On October 6, California Governor Jerry Brown signed legislation updating California’s data breach notice statute for the third time in three years. The news was quickly overshadowed by the CJEU’s decision invalidating the US-EU Safe Harbor Framework
on the same day, but the California law amendments should not be overlooked. The amendments, which update Cal. Civ. Code § 1789.29 (for state agencies) and § 1789.82 (for businesses), were part of a legislative “package deal” of three separate bills mandating a new breach notice format (S.B. 570
), defining “encryption” (A.B. 964
), and expanding the definition of “personal information” and clarifying substitute notice requirements (S.B. 34
). The amendments will take effect on January 1, 2016.
New Breach Notice Format
California’s existing data breach statute already prescribed some of the information that must be contained in a data breach notice made to California residents. Now, however, the law as updated by S.B. 570 spells out the precise form in which such notice must be provided to ensure that the notice is “designed to call attention to the nature and significance of the information it contains.” Specifically, the amendment requires notices to be written in “plain language” and entitled “Notice of Data Breach
.” The amendment also requires the notice to be broken into specific sections entitled: “What Happened
,” “What Information Was Involved
,” “What We Are Doing
,” “What You Can Do
,” and “For More Information
.” Finally, the statute requires that the notice be provided in “no smaller than 10-point type.” The amendment helpfully provides a template that will satisfy the new format requirements. These new formatting requirements provide yet another hurdle companies must address when faced with a national (or global) breach that triggers notice under multiple, conflicting laws.
Meaning of “Encryption” Clarified
The second bill in the package, A.B. 964, clarifies that “‘encrypted’ means rendered unusable, unreadable, or indecipherable to an unauthorized person through a security technology or methodology generally accepted in the field of information security.” Under the existing iteration of the statute, the loss of encrypted data would not trigger notification obligations, but the failure of the statute to specifically define “encryption” created some uncertainty. Note that in 2012, the California AG published non-binding guidance stating that “[d]ata encryption should meet the National Institute of Standards and Technology’s Advanced Encryption Standard” (AES). Presumably, the AES standard would satisfy the updated law, but AES is not the only
generally accepted methodology (or technology) which could be used in all contexts. That said, companies should give careful thought before deploying customized or proprietary solutions that may not be supported or even contemplated by security industry practitioners.

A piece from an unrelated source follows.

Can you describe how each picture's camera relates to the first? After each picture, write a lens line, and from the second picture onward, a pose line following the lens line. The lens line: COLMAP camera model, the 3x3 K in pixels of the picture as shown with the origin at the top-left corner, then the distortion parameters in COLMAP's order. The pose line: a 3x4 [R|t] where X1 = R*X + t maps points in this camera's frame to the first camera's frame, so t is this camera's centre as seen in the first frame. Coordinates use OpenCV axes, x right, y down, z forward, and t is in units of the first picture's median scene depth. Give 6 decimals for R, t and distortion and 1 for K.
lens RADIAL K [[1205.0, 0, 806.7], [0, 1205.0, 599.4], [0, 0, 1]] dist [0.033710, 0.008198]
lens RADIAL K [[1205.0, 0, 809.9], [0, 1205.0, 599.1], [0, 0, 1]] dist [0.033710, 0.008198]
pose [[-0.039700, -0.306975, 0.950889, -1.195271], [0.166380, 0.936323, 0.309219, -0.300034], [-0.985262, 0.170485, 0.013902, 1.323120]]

S.B. 34 updates the definition of “personal information” to include “[i]nformation or data collected through the use or operation of an automated license plate recognition system” in the list of data elements requiring notice if breached. Last, the new legislation clarifies the steps a company must take to provide “substitute notice” in the event that notice is required to be made to more than 500,000 state residents, would cost in excess of $250,000, or the company has insufficient contact information. Previously, “substitute notice” required (i) email notice to residents for whom the company had a valid email address, (ii) “conspicuous” posting on the company’s website, and (iii) notification of statewide media. The updated law specifies that “conspicuous” posting on the website “means providing a link to the notice on the home page or first significant page after entering the Internet Web site that is in larger type than the surrounding text, or is in contrasting type, font or color to the surrounding text of the same size, or set off from other type by symbols or other marks that call attention to the link.” Moreover, the notice must be posted to the website for a minimum of 30 days.

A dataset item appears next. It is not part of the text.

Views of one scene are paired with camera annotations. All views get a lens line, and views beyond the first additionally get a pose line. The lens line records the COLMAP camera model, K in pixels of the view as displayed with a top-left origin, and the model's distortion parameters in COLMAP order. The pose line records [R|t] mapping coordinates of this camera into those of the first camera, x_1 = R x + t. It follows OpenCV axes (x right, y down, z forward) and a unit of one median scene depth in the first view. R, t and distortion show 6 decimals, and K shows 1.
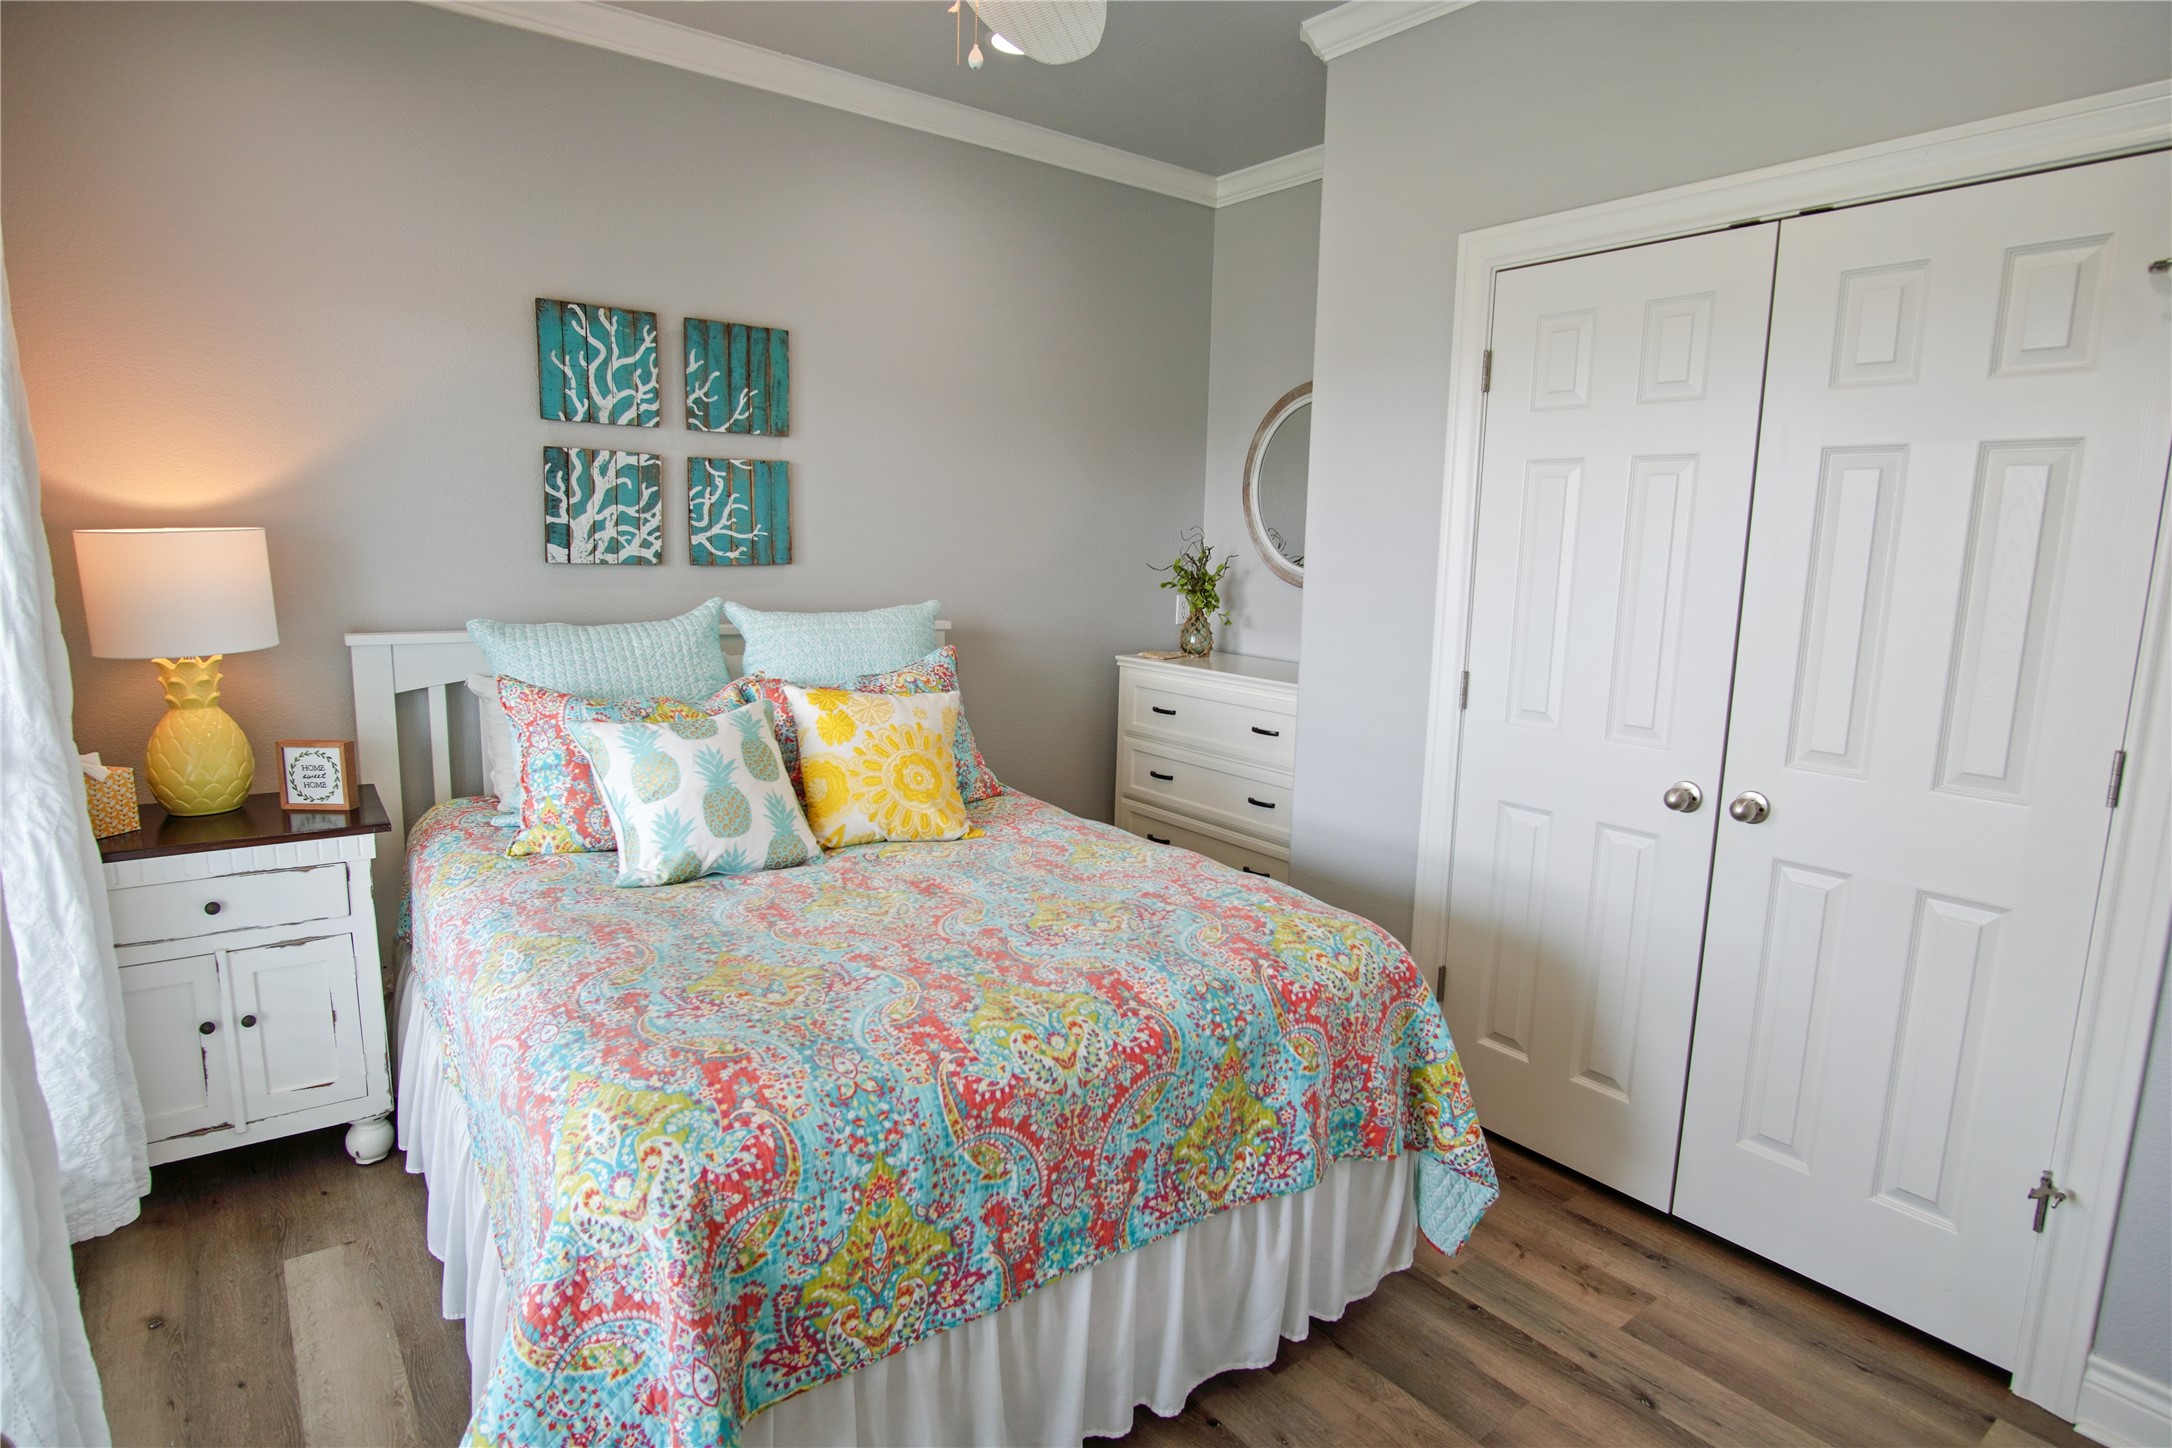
lens RADIAL K [[1160.1, 0, 1090.1], [0, 1160.1, 726.6], [0, 0, 1]] dist [-0.025891, -0.000478]
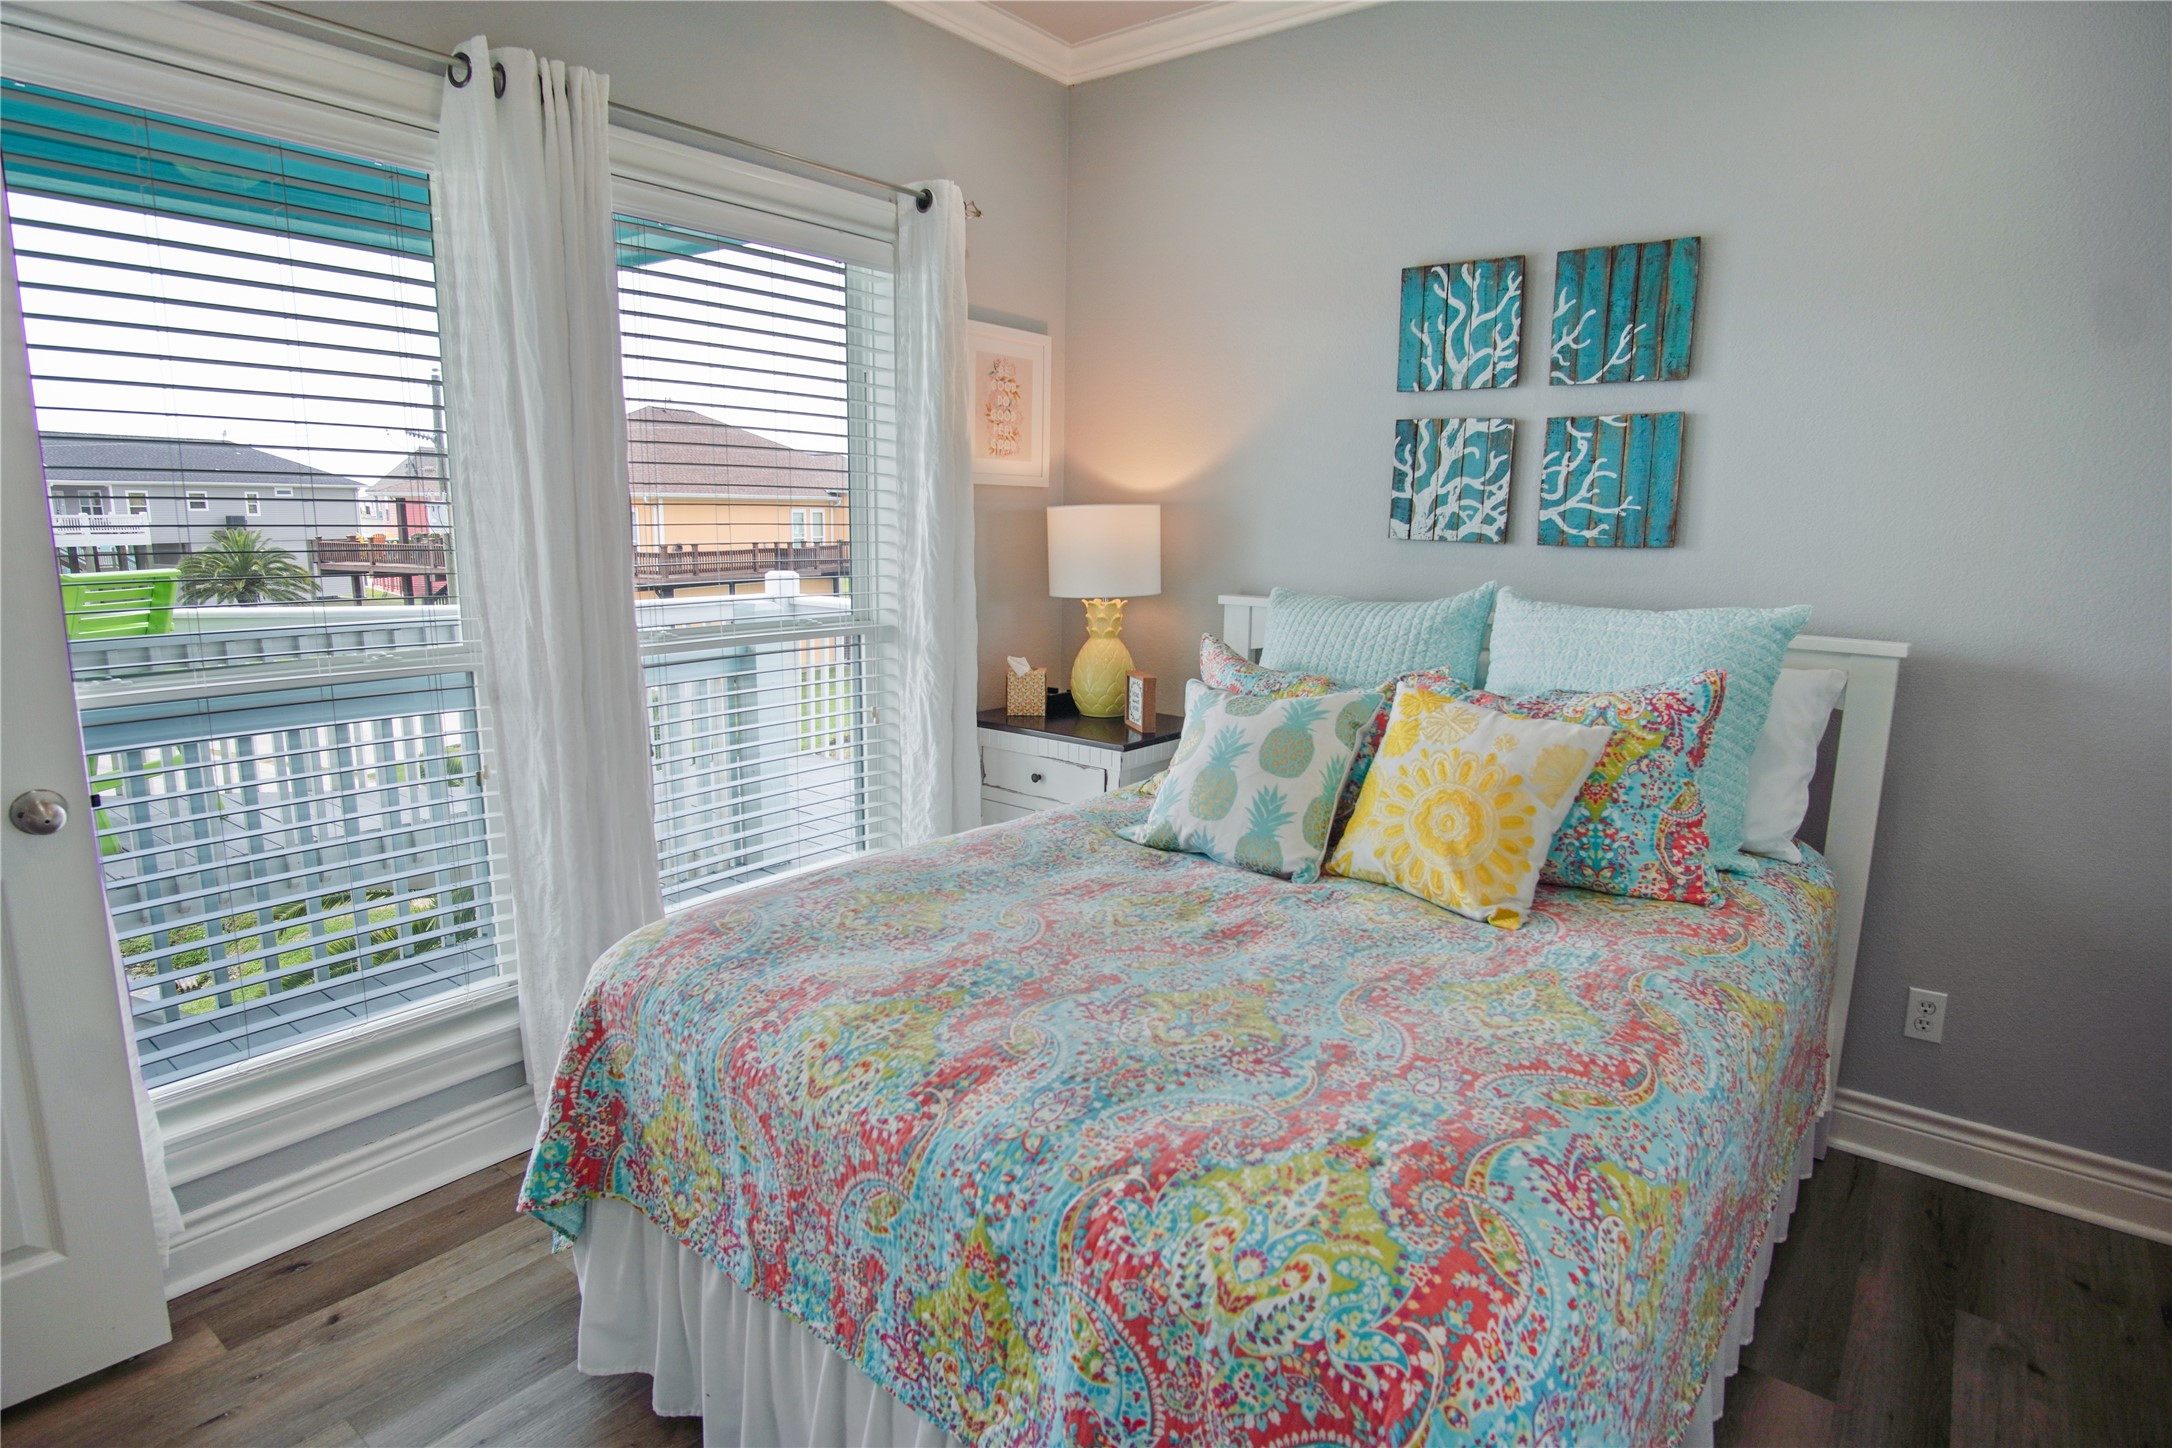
lens RADIAL K [[1160.1, 0, 1089.7], [0, 1160.1, 725.7], [0, 0, 1]] dist [-0.025891, -0.000478]
pose [[0.258401, 0.156894, -0.953212, 0.429560], [-0.163019, 0.979655, 0.117054, -0.057830], [0.952184, 0.125145, 0.278720, 0.490380]]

The Race to Regulate Data Breach Notice Requirements
California is often at the vanguard of state regulation on consumer privacy and security issues, particularly with regard to breach notification obligations. 2015 was already a busy year for revamps to state notification laws across the country, many of which were at least partially in response to California’s 2014 update. We expect other states to follow California’s lead in revising—or re-revising—their own laws in 2016. Companies are well advised to keep abreast of these developments, and to update their incident response plan appendixes accordingly.